EXERCISE DESCRIPTION =>
Reproduce every line of the listing below, leaving out the pictures.

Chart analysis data
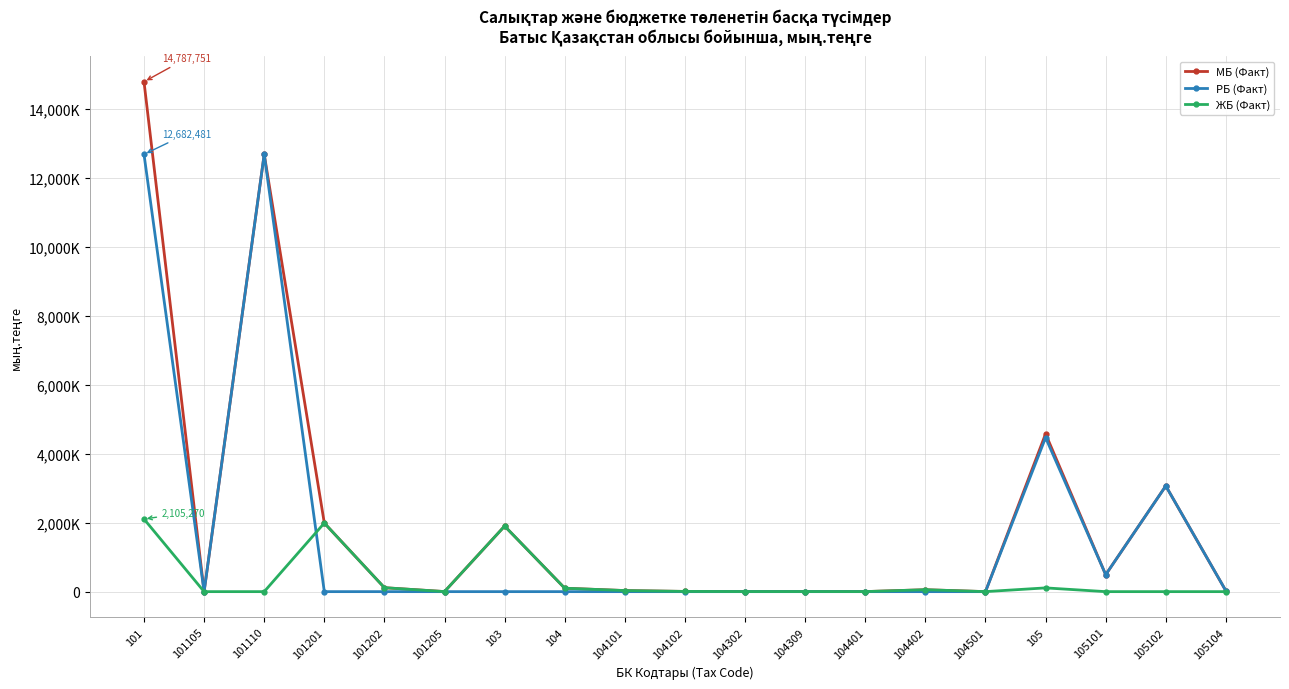

At which label does ЖБ (Факт) reach its peak?

101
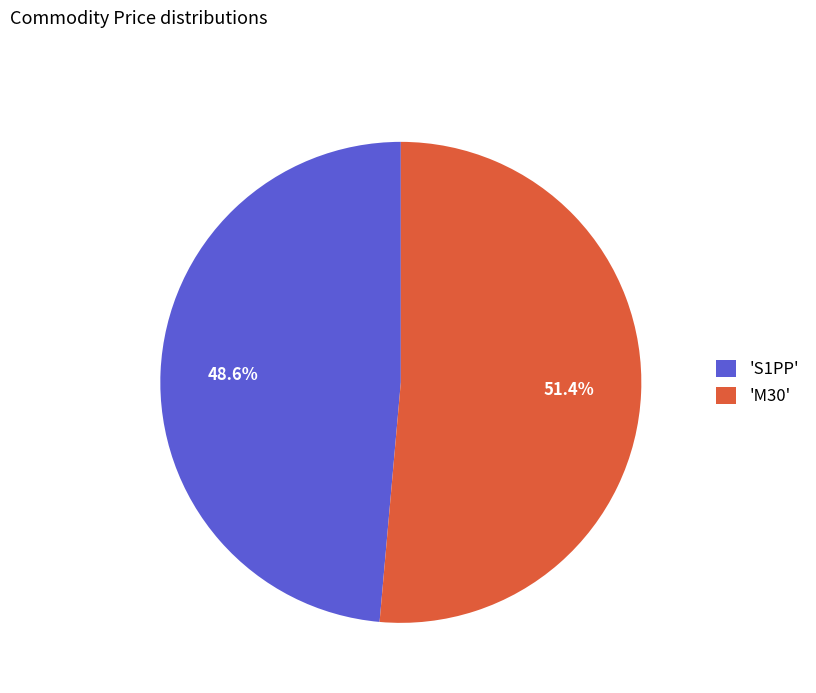

What is the total percentage of 'M30' and 'S1PP'?

100.0%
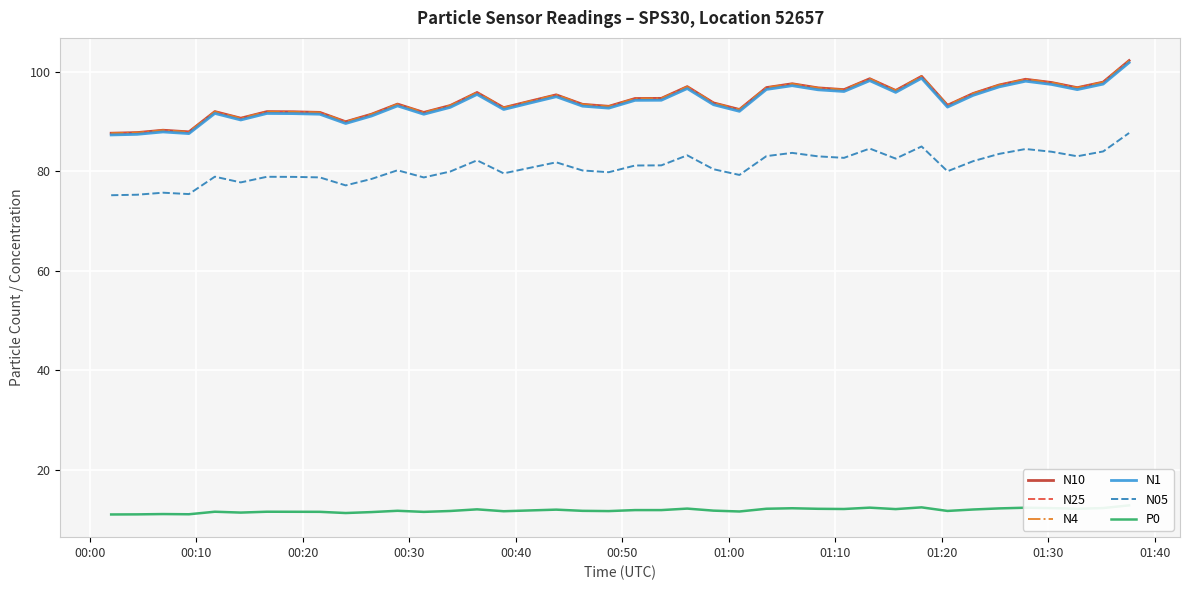

True or false: N05 and N1 intersect in this chart.

False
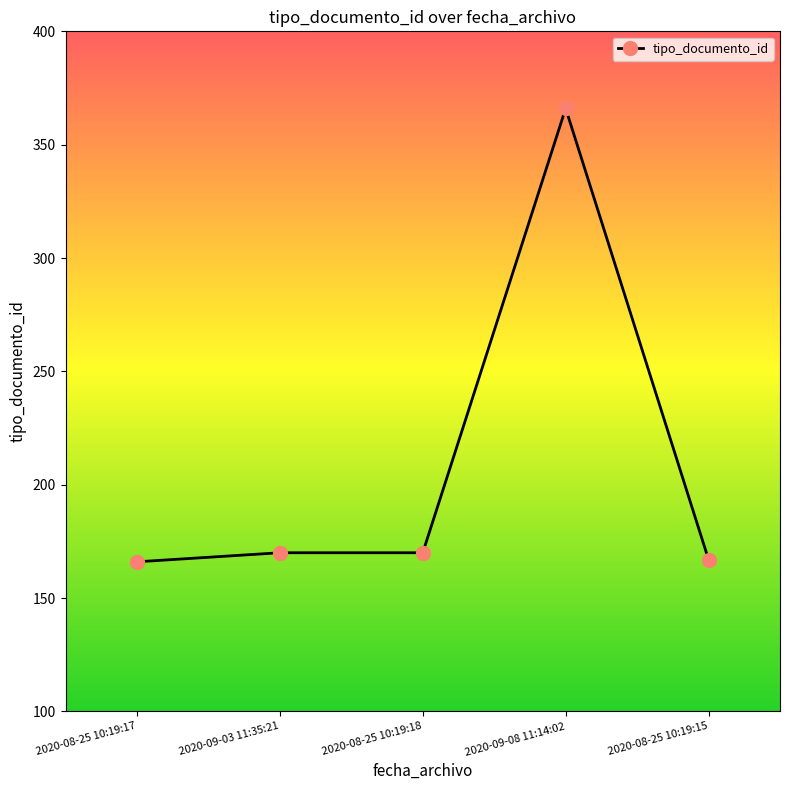

True or false: the data shows 83 at 2020-08-25 10:19:17.

False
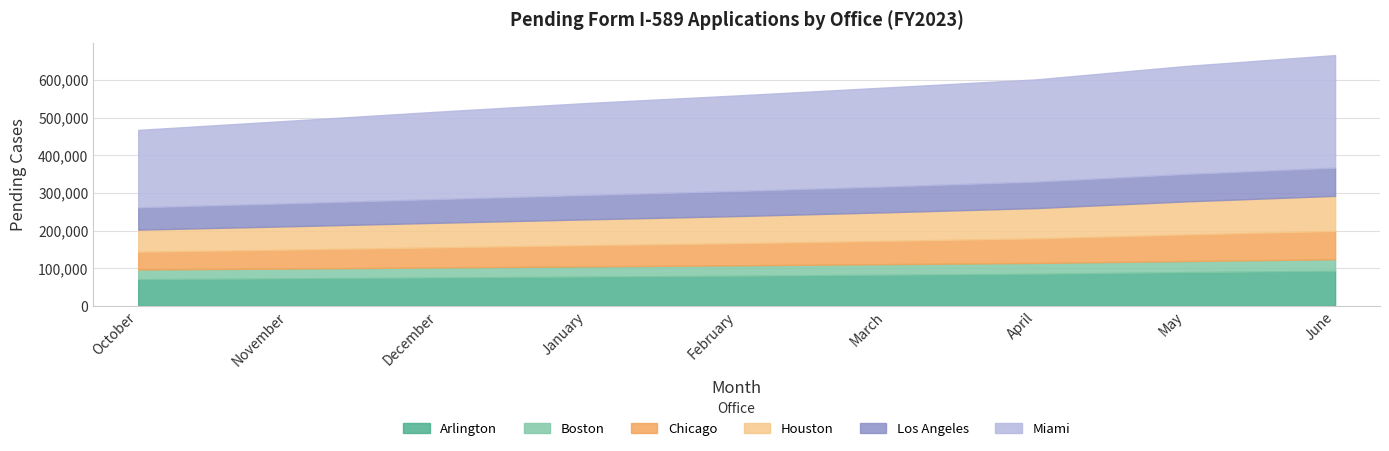

How many lines are shown in the chart?

6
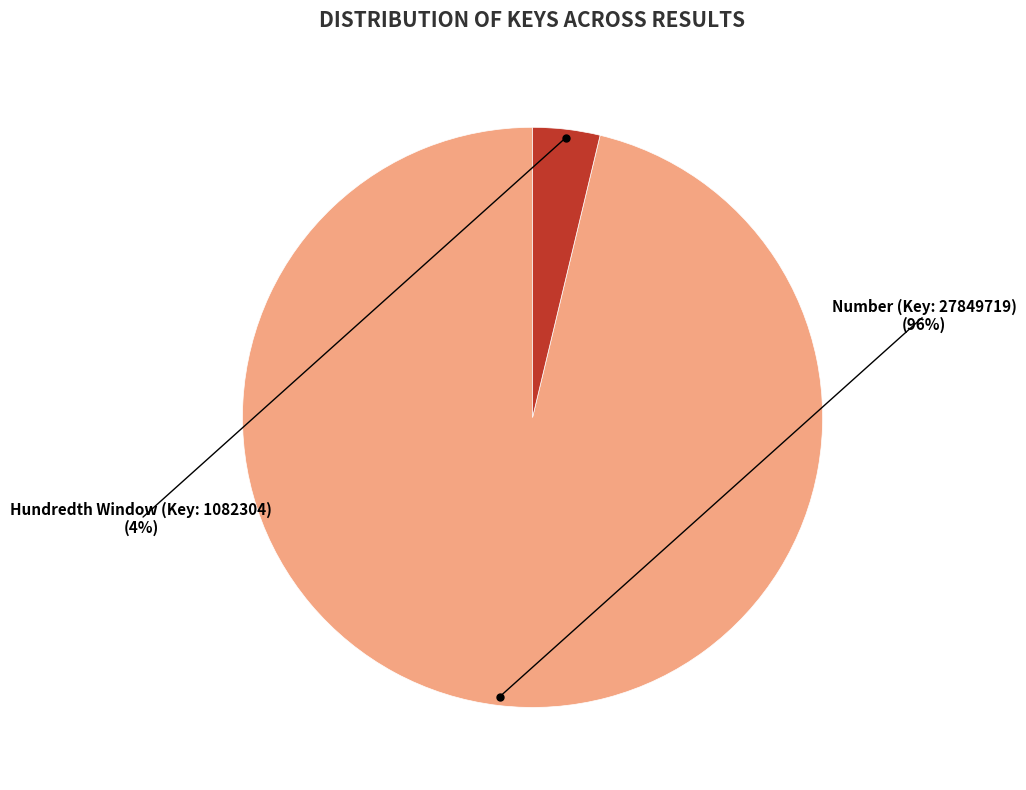

Does any single category account for the majority?

Yes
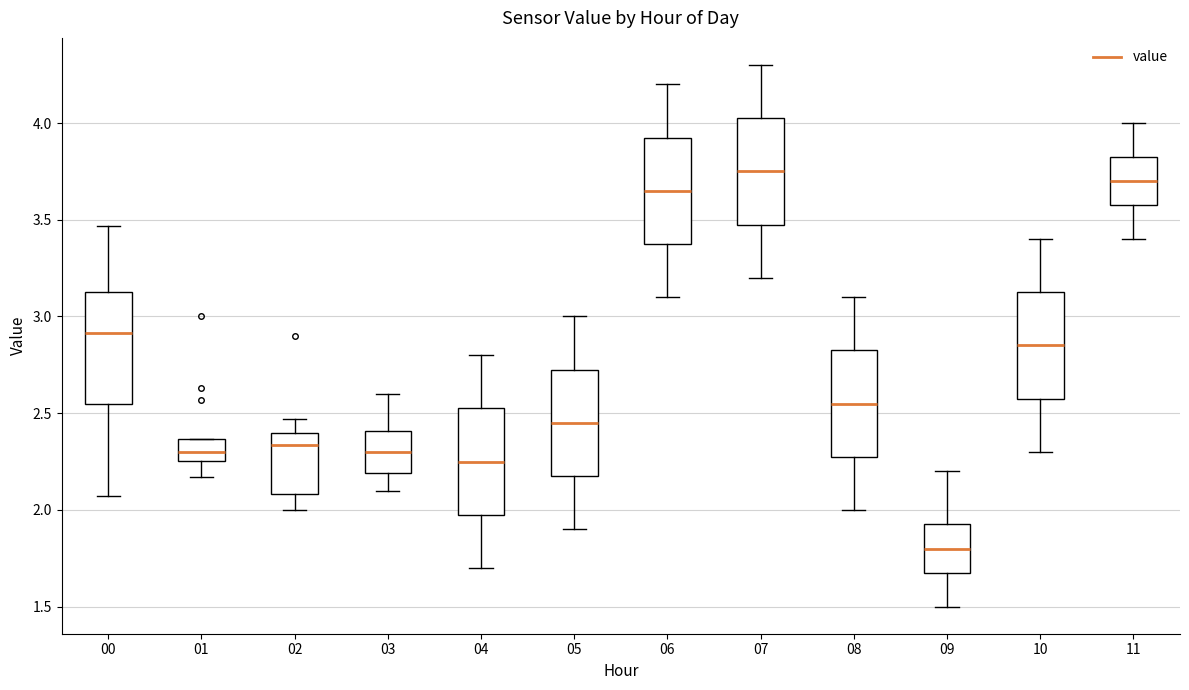

Which box's median line is the lowest?

09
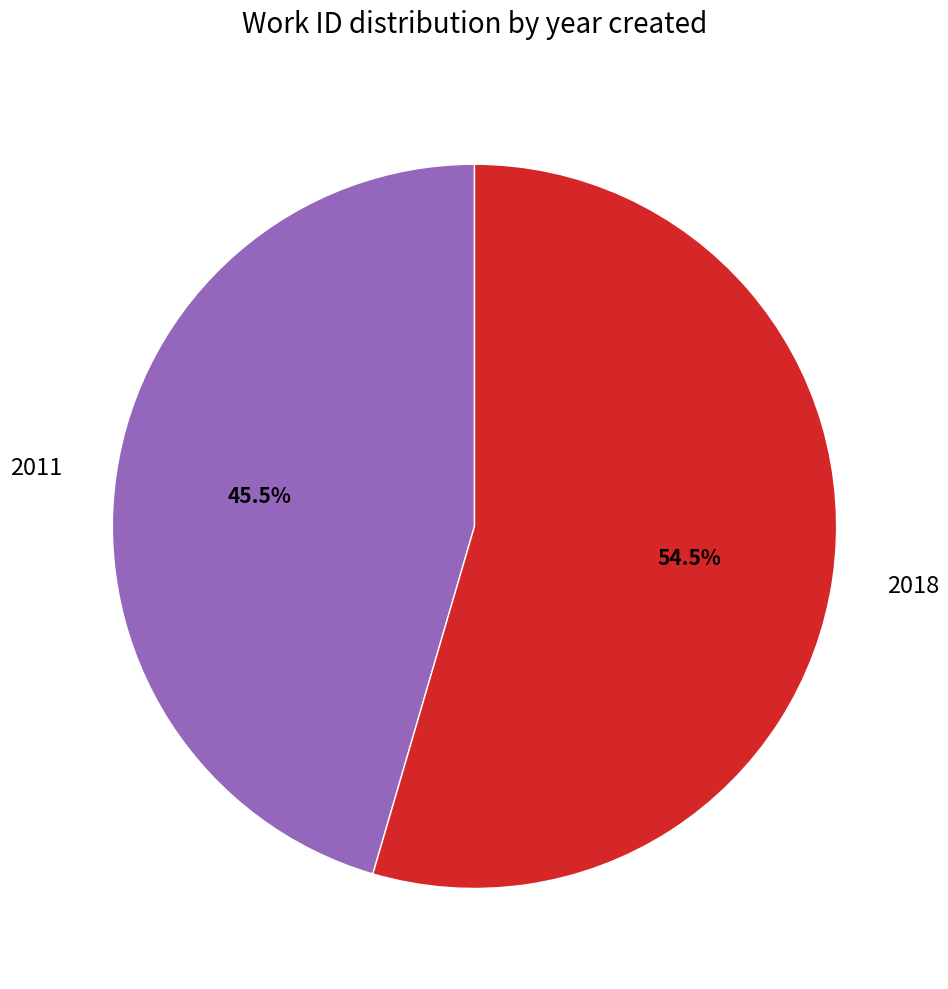

Does 2018 account for over 50% of the chart?

Yes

RESPONSE FOR THIS EXERCISE =>
At which label does ЖБ (Факт) reach its peak?

101

What is the total percentage of 'M30' and 'S1PP'?

100.0%

True or false: N05 and N1 intersect in this chart.

False

True or false: the data shows 83 at 2020-08-25 10:19:17.

False

How many lines are shown in the chart?

6

Does any single category account for the majority?

Yes

Which box's median line is the lowest?

09

Does 2018 account for over 50% of the chart?

Yes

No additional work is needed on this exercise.